In my view it all depends on cryo-cooler technology making hydrogen practical. If cryo-coolers can be made to work efficiently then ice on the Moon makes hydrogen the way to go. If a way to brew methane out of lunar resources can be found then that is plan B.
“Nothing like Apollo LM would ever be approved today,-“
It would absolutely be approved today. The design was nearly perfect if you want to put two people on the surface of the Moon from lunar orbit and then bring them back up. The pressure-fed hypergolic ablative thrust chamber engines, one variable and the other one not variable and even simpler for abort or ascent, were and are as good as it gets even now, over half a century later. What really surprises me is they have not simply taken that design and reproduced it with better materials.

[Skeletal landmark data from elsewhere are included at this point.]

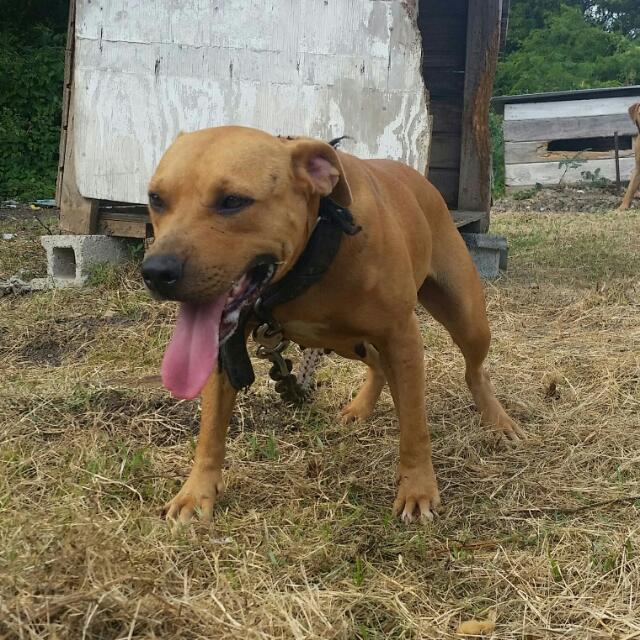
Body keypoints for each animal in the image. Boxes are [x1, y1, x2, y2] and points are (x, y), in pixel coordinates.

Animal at [142, 126, 523, 525]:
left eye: (232, 201)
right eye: (156, 199)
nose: (156, 272)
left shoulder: (402, 337)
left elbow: (415, 426)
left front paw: (417, 488)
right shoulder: (222, 349)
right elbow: (211, 430)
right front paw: (195, 493)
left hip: (467, 319)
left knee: (474, 371)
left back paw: (499, 422)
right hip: (348, 342)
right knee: (378, 366)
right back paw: (361, 407)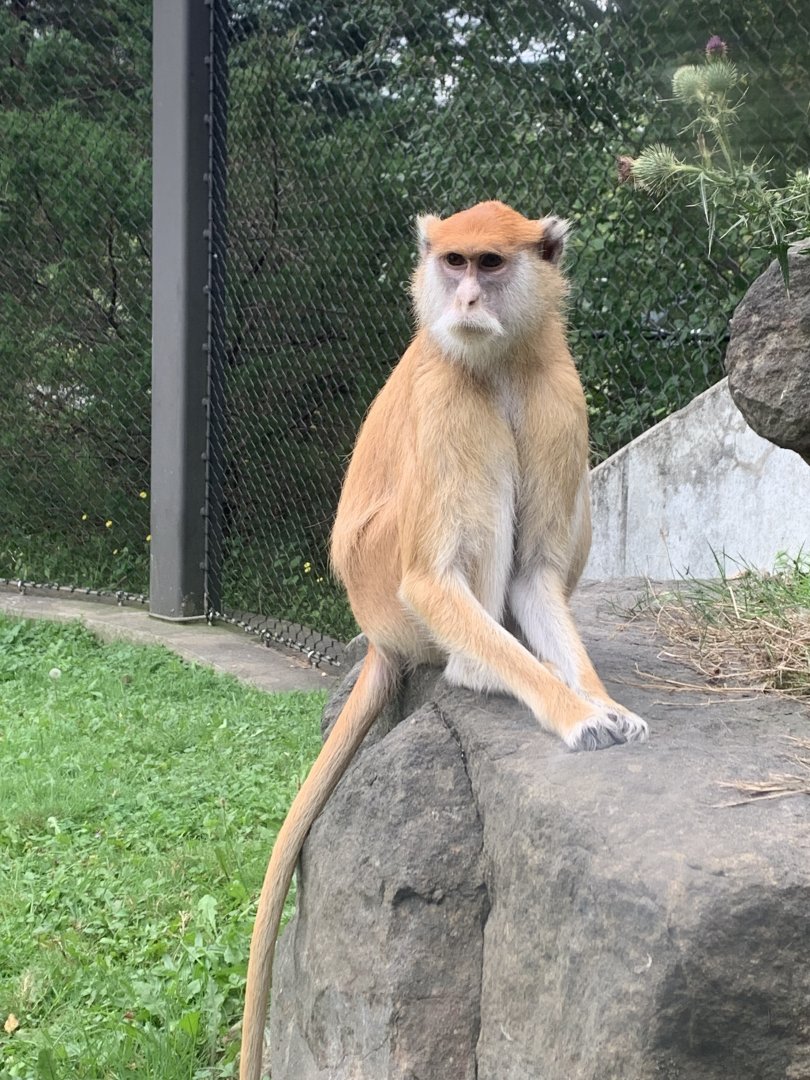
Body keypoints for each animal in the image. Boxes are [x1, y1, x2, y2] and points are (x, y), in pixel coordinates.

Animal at [239, 200, 648, 1080]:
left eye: (489, 264)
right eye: (452, 261)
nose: (463, 298)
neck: (501, 361)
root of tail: (372, 638)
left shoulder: (559, 392)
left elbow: (538, 576)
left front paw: (601, 700)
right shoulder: (449, 395)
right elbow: (434, 580)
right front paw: (575, 714)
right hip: (382, 582)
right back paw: (472, 667)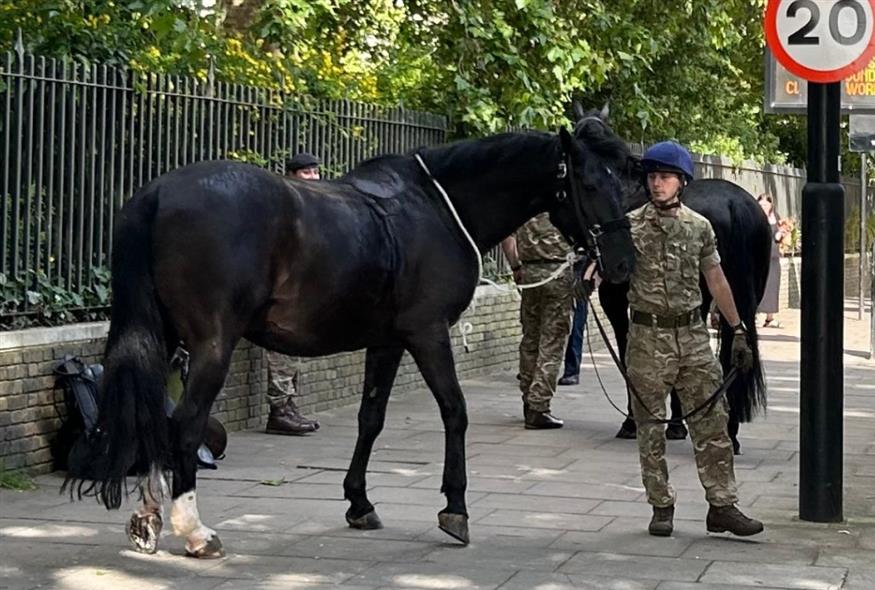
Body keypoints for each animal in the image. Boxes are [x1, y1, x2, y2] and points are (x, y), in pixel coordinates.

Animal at [63, 119, 636, 560]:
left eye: (622, 181)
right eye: (589, 184)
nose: (622, 266)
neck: (438, 207)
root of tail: (157, 194)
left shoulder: (387, 340)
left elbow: (371, 418)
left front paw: (359, 503)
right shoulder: (427, 332)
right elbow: (455, 410)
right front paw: (454, 508)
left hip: (160, 337)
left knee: (152, 417)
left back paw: (148, 518)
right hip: (211, 344)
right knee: (184, 425)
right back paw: (195, 531)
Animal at [592, 179, 768, 454]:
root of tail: (735, 203)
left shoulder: (615, 302)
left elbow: (626, 355)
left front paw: (634, 422)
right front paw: (676, 423)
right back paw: (730, 431)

That is essentially what SpaceX did with the Falcon 9, which closely follows the design of the original Saturn 1B. Unfortunately SpaceX did not follow it closely enough and use an escape tower.
Hydrogen has the most energy- the highest Isp’s, well over 400. Because it requires more tankage this works against it in some ways but for upper stages it cannot be beat because of that number. Despite being extremely difficult to store and other problems- it is what took America to the Moon and von Braun, though initially being against hydrogen, eventually admitted the two hydrogen upper stages were the main reason Apollo succeeded.

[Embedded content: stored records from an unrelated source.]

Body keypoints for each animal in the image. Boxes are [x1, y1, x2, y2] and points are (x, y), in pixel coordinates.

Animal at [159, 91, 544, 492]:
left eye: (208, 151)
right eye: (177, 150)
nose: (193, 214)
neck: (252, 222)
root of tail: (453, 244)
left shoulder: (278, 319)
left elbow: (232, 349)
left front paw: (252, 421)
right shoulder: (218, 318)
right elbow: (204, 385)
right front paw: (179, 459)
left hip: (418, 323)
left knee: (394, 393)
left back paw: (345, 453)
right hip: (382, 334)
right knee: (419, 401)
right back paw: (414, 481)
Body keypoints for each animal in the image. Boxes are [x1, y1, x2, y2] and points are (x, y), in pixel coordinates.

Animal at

Another reason hydrogen is desirable is the expander cycle rocket engine- the RL10 with an Isp of 460 seconds (!) which is a fairly simple engine and thus very reliable is the prime example. Hydrogen is so troublesome to maintain if these highest Isp numbers were not important then it would not be used. It is as simple as that. The ice on the Moon makes hydrogen desirable because propellants can be made from that ice. The trick is keeping it from boiling off. A high-powered efficient cryo-cooler would make all things possible in cislunar space by way of the lunar ice. But I have yet to see or hear anything about that hardware yet.
“Hydrogen is especially suited for heavy duty transport applications in buses, trucks, trains, ships, aircraft, and applications in stationary power.”

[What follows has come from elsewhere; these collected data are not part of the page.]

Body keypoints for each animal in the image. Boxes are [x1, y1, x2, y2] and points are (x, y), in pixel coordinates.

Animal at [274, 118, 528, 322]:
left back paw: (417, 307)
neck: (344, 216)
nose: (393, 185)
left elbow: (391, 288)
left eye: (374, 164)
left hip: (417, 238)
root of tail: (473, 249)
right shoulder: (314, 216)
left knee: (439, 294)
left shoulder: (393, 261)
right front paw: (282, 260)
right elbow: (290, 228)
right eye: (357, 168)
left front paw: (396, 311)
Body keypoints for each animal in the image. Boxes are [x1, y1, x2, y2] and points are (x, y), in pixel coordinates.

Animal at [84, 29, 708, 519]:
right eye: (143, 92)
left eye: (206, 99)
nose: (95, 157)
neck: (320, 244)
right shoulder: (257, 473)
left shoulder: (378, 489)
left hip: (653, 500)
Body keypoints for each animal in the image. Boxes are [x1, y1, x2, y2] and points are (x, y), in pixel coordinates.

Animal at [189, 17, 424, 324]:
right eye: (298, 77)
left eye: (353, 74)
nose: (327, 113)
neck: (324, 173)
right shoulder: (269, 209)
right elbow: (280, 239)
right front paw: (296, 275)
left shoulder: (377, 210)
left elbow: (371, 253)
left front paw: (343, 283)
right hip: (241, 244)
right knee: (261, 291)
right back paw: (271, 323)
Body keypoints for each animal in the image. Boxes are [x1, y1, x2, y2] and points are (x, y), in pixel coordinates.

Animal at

Only the last two really…ammonia works better in piston engines and ships with the caveat that nitrous oxide is filtered out of the exhaust. Ammonia transports far more easily that hydrogen. But you can’t filter jet exhaust so for commercial jets it is the go-to in the future.
I like the Stratolaunch as a candidate to use liquid hydrogen, carrying it in the two fuselages. A passenger pod equipped to detach and safely land with parachutes would make it a revolutionary commercial passenger jet.
“-for both a sustainable human presence on the moon and also future human missions to Mars,-“
Whenever Mars is mentioned it is a flag that what is being discussed is total B.S.
A “sustainable human presence on the moon” first of all requires a radiation sanctuary of some kind. I have seen nothing about that anywhere. Nothing.
There are three ways to do it in my opinion:
1. Find a lava tube we can move into, which would be great, but there are zero missions I know of to find one.
2. Have a plan to erect some kind of structure over a small crater and then an excavator to pile regolith on top.
3. Use robot landers to take ice-derived water up to lunar orbit to fill a wet workshop or workshops with water for radiation shields.
I would suggest work on flying around the Moon with people on a very limited number of missions to perfect that, while landing robots on ice deposits to perfect ISRU, and place some workshops in lunar orbit. And while we are doing that we can look for lava tubes AND perhaps do some robot construction on the surface.
Landing humans on the Moon just for bootprints is nothing more than a repeat of Apollo and will accomplish very little. Some kind of permanent presence is the goal, either in lunar orbit, in a crater, or in a lava tube.